At the top, there's a break in the hard plastic for the headset jack. Instead, this is entirely rubber. No doubt this is to allow jacks that come out and have a 90 degree bend to be inserted, something we're all too familiar with being a problem on previous iDevices. There's a tiny hole next to it you want to be absolutely certain isn't blocked for the noise canceling microphone.
 

 
The nice thing about the rubberized strips is that you get a grippy surface to hold the phone with, and you raise the front and back glass panes about a millimeter off the surface you're resting it on when you lay it down flat.
 
The idea of having a glass back is fine and dandy until you lay the iPhone on another glass surface directly. The result (if both surfaces are very clean) is that the two will come in optical contact and become very hard to pry apart. It's the same sort of reason coasters aren't glass - the two seal together, and become difficult to separate. Not to mention any particulates underneath will make those hairline scratches (sleeks) I talked about before. Even the strongest of glasses will get micro scratches when rubbed in optical contact with other glasses. It's obvious that raising both the front and back were design objectives here.
 
Look ma, I can rest the phone face down and not scratch it up!
 
Apple's bumper case is unique that it doesn't cover the back of the phone. At all.
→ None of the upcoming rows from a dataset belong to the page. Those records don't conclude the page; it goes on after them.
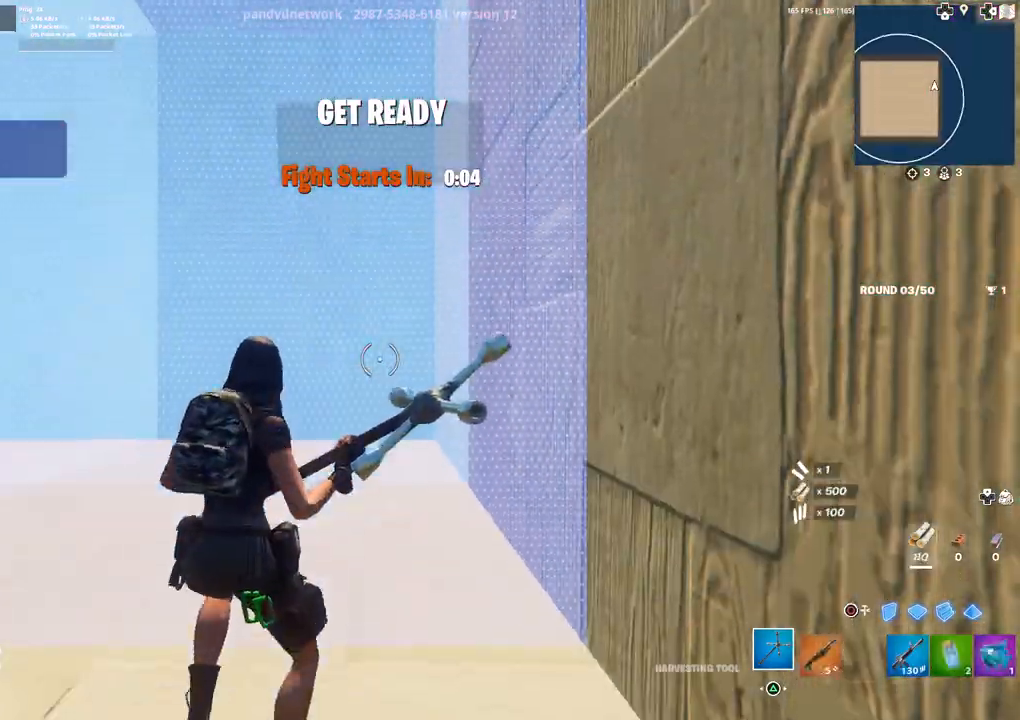
{"buttons": [], "left_stick": "down-left", "right_stick": "center", "events": [[483, "left_stick", "down-left"]]}
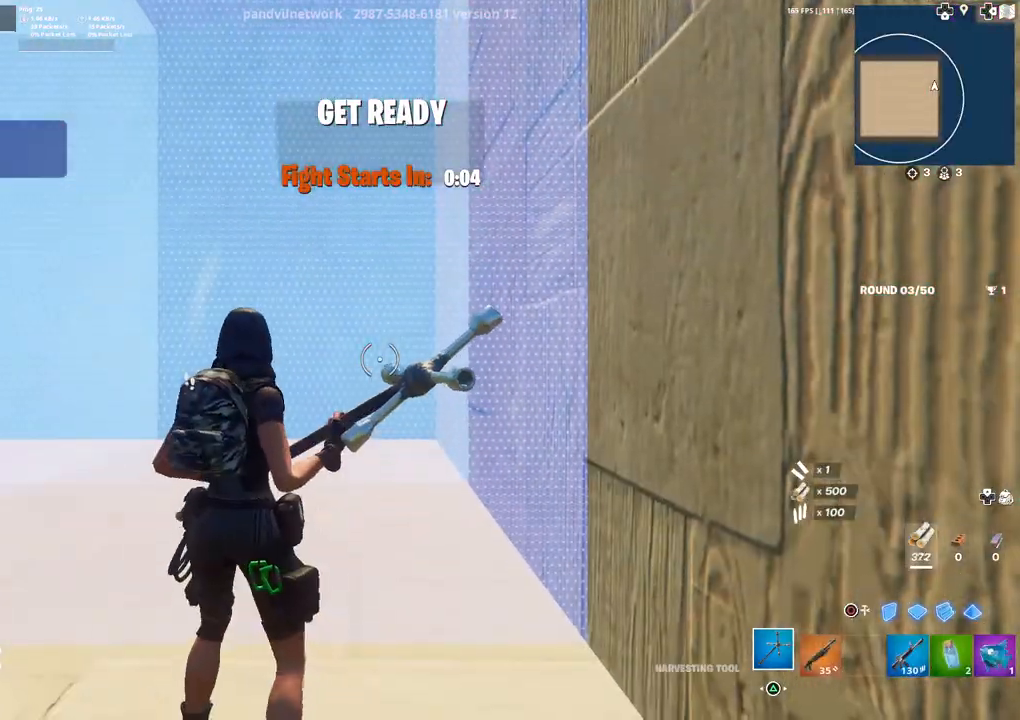
{"buttons": [], "left_stick": "right", "right_stick": "center", "events": [[367, "CIRCLE", "down"], [467, "left_stick", "right"], [500, "CIRCLE", "up"]]}
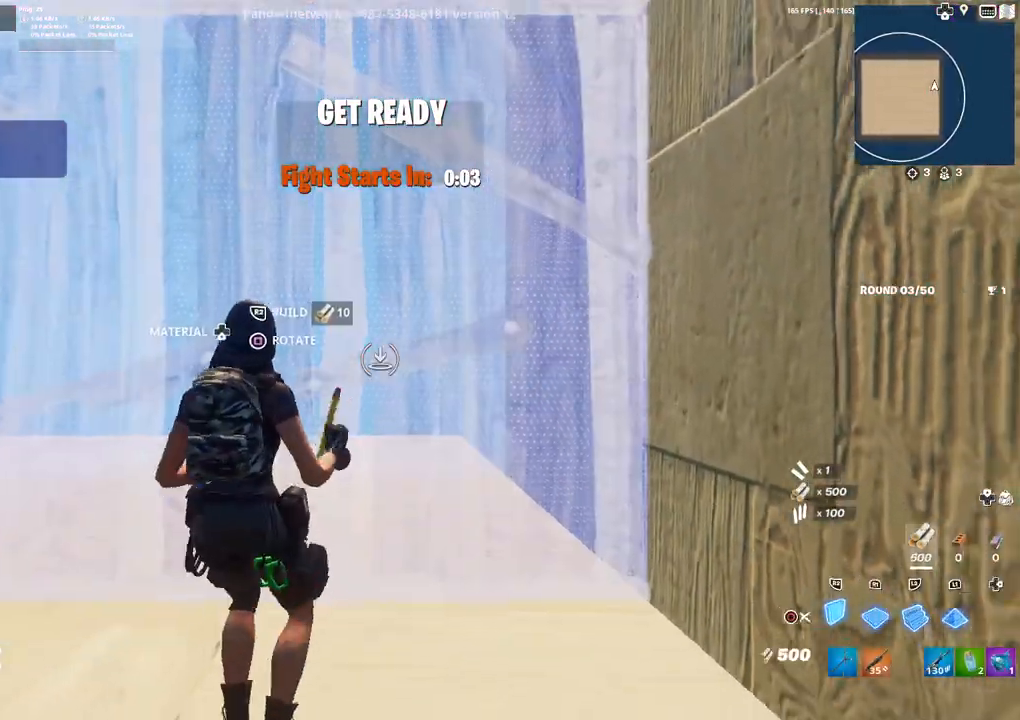
{"buttons": ["R2"], "left_stick": "up-left", "right_stick": "down", "events": [[50, "left_stick", "up-right"], [233, "R2", "down"], [233, "left_stick", "up-left"], [250, "L3", "down"], [250, "right_stick", "left"], [367, "L3", "up"], [467, "right_stick", "down"]]}
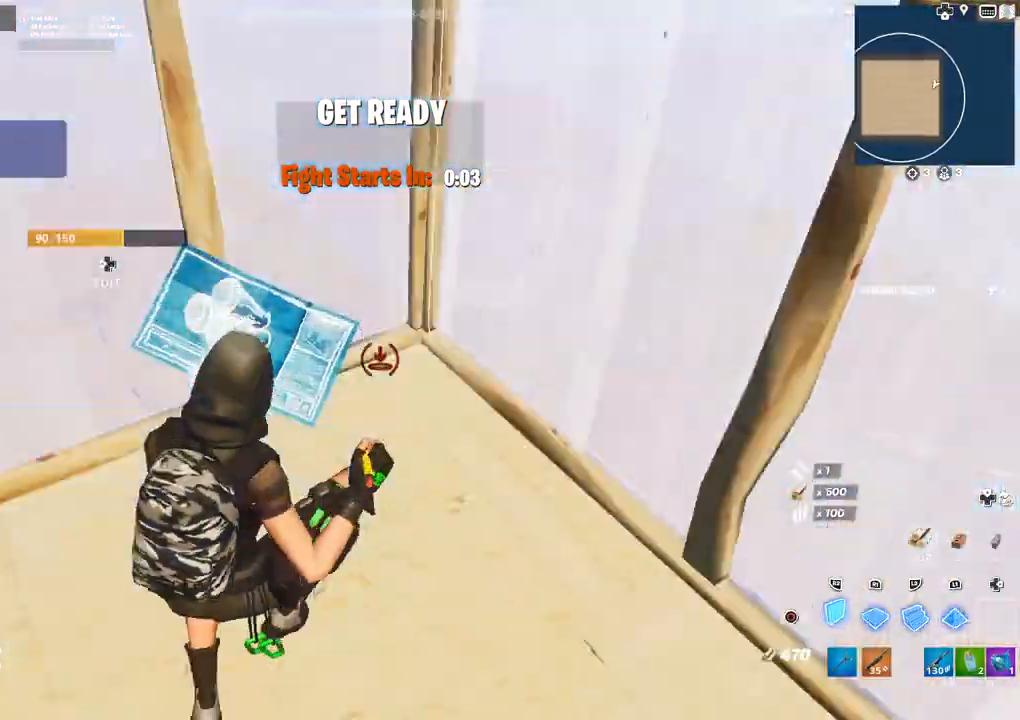
{"buttons": [], "left_stick": "up-left", "right_stick": "center", "events": [[17, "R2", "up"], [67, "L2", "down"], [83, "right_stick", "up-left"], [150, "right_stick", "center"], [183, "L2", "up"], [267, "right_stick", "up-left"], [433, "right_stick", "center"]]}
If you prefer a case that covers every square inch of the device and offers total protection, don't get the bumper and instead wait for something else. If you want to show off as much of the iPhone 4's design as possible, Apple has done it with the bumper. If you already purchased an iPhone 4, well, you know that outside of a plastic bag or a rubber band, the bumper is really the only option. 
 
Like we talked about before, the other hugely notable benefit is that the bumper insulates the stainless steel band from being detuned by your meatbag extremities (read: hands). Instead of a 24 dB drop, you'll incur a 10 dB drop completely in line with every other cellular phone ever made. 
 
The only problem with the bumper is the dock connector port. It's about a millimeter too small. 
 
That doesn't fit inside. Frustrating? Yes.

The unfortunate result is that all of my third party accessories don't fit. My Alpine iDA-X001 head unit in the car, three different vehicle accessory port car chargers with dock connectors, all my third party cables, and not to mention docks all don't fit.

If you've rolled with other cases, this is an all too familiar story that seems to repeat every single release, but it's frustrating in this case because the connectors don't match up by seriously under a millimeter. You can jam the dock connector in, but it doesn't go far enough inside to snap into place, and comes right back out. 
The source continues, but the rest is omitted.